En les imprimant sur des feuilles standards, à raison
de 1 000 décimales par page, on obtiendrait une pile de
10 km de hauteur! Même étrange fascination pour
l'infiniment petit et l'astronomiquement grand, qui les amène
à calculer la probabilité d'événements
aussi invraisemblables que le risque d'être soudainement
télétransporté sur Mars en raison de fluctuations
quantiques, ou qu'un singe parvienne, par pur hasard, à
taper sur un clavier l'intégrale des quatre tomes de Harry
Potter. Dans les deux cas, la chose est possible, mais infinitésimale
est un bien grand mot pour décrire une probabilité
aussi petite.
Ne reculant devant rien pour faire des adeptes, Jean-Marie De
Koninck a même expliqué qu'on pouvait devenir millionnaire
grâce aux maths. "Il suffit de résoudre une
des sept grandes conjonctures mathématiques énoncées
sur le site www.claymath.org",
rappelle-t-il.
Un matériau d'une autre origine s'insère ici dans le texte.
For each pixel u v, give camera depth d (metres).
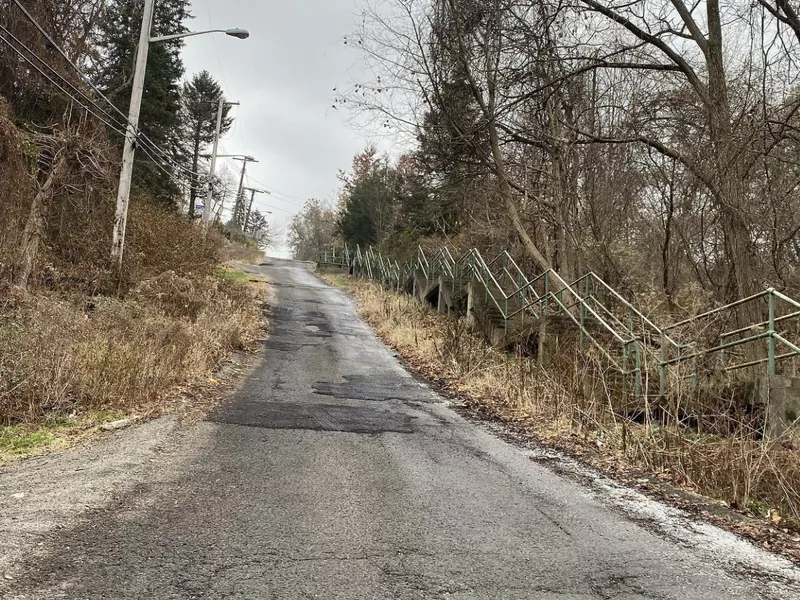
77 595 2.87
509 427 8.18
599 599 3.20
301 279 33.94
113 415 7.08
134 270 14.31
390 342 15.84
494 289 16.70
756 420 7.14
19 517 3.84
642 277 16.42
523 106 15.05
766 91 11.35
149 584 3.04
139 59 13.73
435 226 32.81
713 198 11.66
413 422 8.01
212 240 21.16
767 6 9.95
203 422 7.10
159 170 28.44
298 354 13.36
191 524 3.95
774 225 11.60
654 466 6.37
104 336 9.18
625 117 15.41
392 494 4.92
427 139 14.81
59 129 14.20
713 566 3.85
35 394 6.89
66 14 16.05
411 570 3.44
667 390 8.14
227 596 2.97
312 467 5.58
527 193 15.69
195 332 11.32
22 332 8.17
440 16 13.47
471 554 3.74
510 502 4.93
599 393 8.46
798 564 4.02
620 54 13.74
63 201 13.95
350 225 45.16
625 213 18.50
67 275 12.88
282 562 3.43
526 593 3.22
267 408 8.20
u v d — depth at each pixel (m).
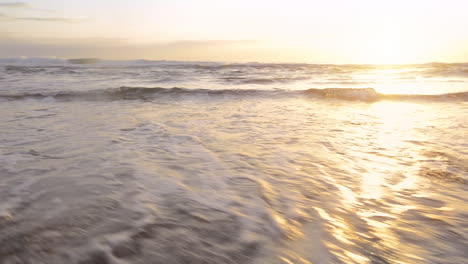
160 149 2.92
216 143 3.25
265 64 24.91
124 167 2.32
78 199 1.74
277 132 3.89
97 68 17.23
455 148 3.15
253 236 1.41
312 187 2.07
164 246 1.31
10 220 1.49
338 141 3.46
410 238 1.45
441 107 6.50
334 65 25.05
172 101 6.95
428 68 21.67
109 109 5.61
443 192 2.02
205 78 12.91
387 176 2.33
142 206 1.67
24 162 2.43
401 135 3.79
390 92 9.16
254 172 2.34
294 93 8.28
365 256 1.30
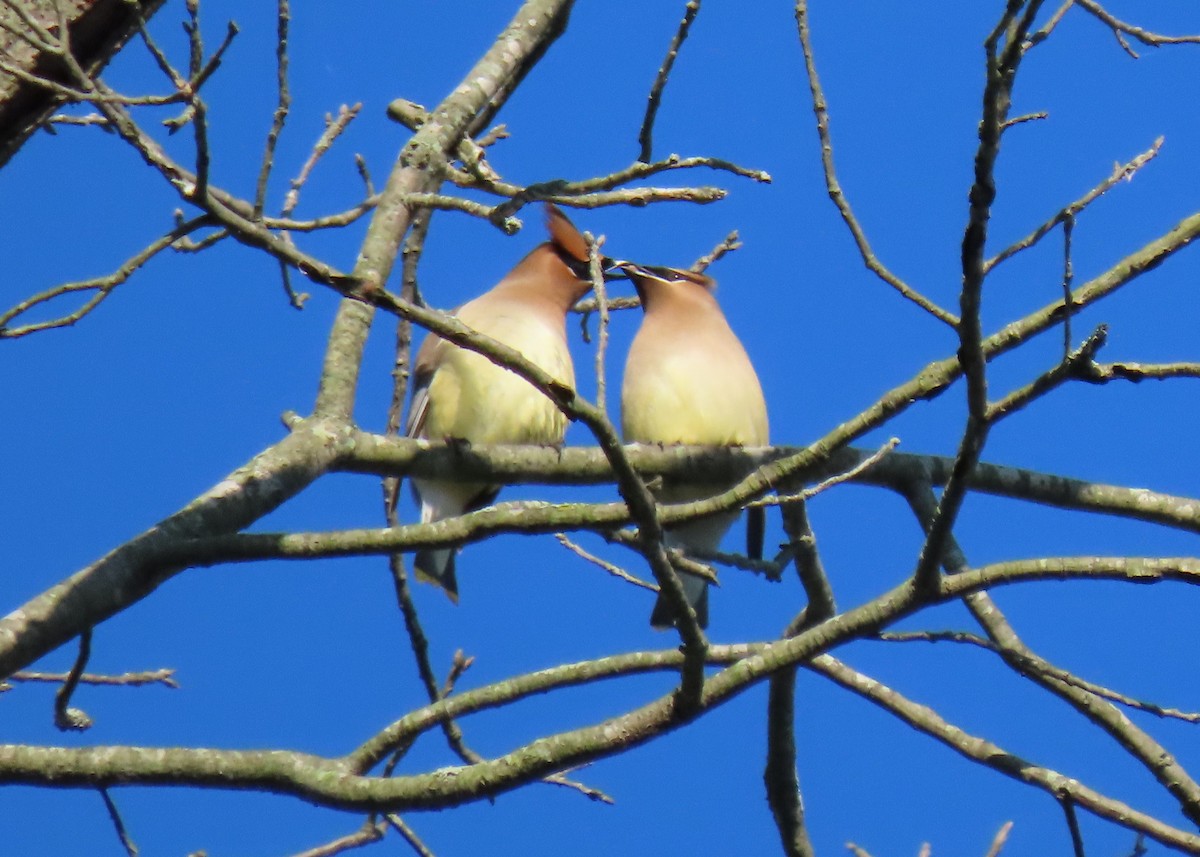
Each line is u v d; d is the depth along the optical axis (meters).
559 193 8.38
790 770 10.56
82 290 8.27
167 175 7.21
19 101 8.88
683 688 7.23
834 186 8.62
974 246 6.95
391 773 8.09
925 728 9.61
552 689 8.05
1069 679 8.37
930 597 7.61
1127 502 10.15
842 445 8.26
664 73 9.18
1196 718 8.37
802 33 8.89
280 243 7.07
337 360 9.02
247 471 8.27
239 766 7.20
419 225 9.93
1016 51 6.66
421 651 9.60
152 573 7.61
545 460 9.98
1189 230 8.59
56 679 10.05
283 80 7.93
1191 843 8.73
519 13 10.66
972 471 7.36
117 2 8.83
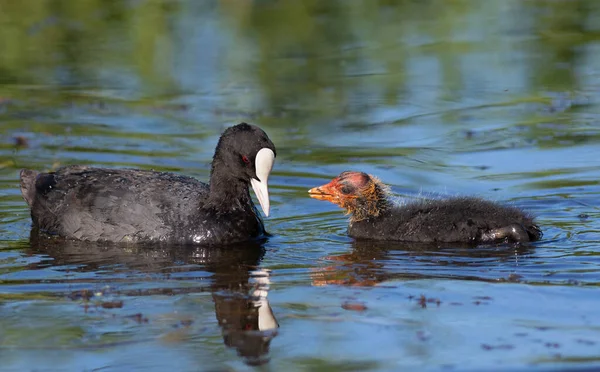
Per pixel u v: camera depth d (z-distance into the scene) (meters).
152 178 13.75
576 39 25.28
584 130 18.27
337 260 12.01
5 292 10.78
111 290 10.87
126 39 25.64
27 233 13.51
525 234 12.32
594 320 9.62
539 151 17.05
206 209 13.17
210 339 9.42
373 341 9.25
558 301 10.16
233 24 27.11
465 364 8.68
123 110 20.31
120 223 13.11
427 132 18.58
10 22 26.45
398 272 11.37
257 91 21.77
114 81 22.58
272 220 14.07
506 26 26.81
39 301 10.48
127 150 17.50
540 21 27.30
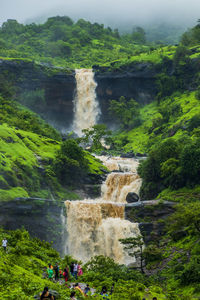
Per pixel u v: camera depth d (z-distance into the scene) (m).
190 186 81.62
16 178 81.00
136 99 157.12
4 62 144.38
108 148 134.38
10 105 134.62
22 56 189.62
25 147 94.62
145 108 154.38
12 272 33.12
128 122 147.75
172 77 148.62
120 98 153.12
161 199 77.62
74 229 79.00
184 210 66.06
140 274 57.53
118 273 53.88
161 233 73.38
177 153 88.69
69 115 155.75
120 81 154.75
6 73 144.12
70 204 80.19
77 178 95.31
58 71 152.25
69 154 96.69
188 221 63.62
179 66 149.25
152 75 152.50
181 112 130.62
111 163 110.31
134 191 94.88
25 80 147.50
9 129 99.31
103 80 156.25
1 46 194.50
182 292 52.94
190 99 137.25
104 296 33.09
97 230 79.25
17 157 87.19
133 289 42.62
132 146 132.62
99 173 100.44
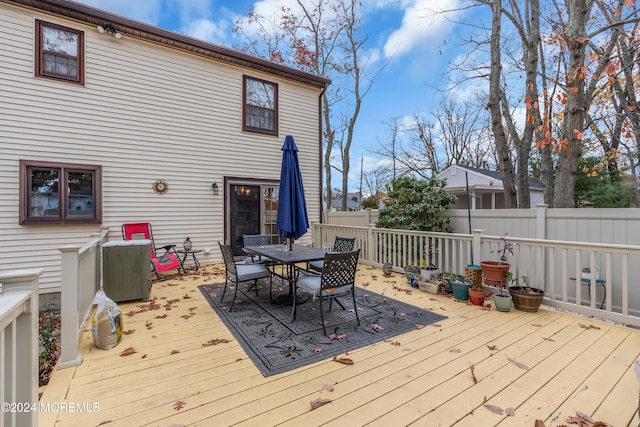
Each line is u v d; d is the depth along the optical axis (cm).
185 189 611
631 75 609
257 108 705
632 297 366
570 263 414
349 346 253
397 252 548
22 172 466
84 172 517
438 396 184
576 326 295
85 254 290
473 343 258
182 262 544
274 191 727
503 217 507
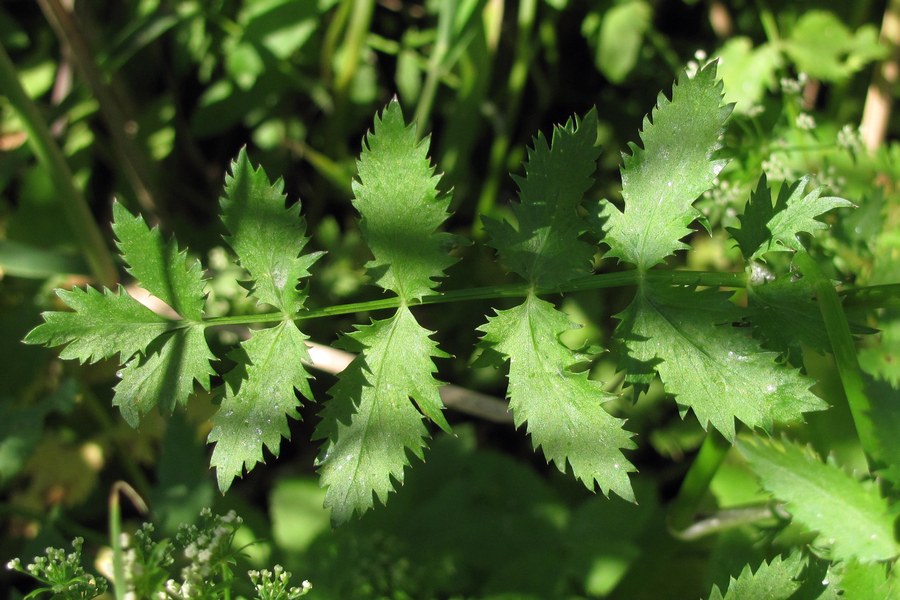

Une récompense de 1 M$ (US) est offerte
pour chaque solution trouvée.
"Mais, on ne fait pas des mathématiques pour devenir
riche, ajoute-t-il aussitôt. On s'y adonne plutôt
parce que c'est passionnant!" Et, en quoi au juste consiste
cette passion? "Il y a l'aspect curiosité, la soif
de connaissances et le désir de faire avancer les choses,
comme dans les autres sciences", résume-t-il. Le
mathématicien, jamais à court de chiffres, se révèle
ici à court de mots. Parfois, les grandes passions s'expliquent
mal. Heureusement, elles se vivent toujours bien.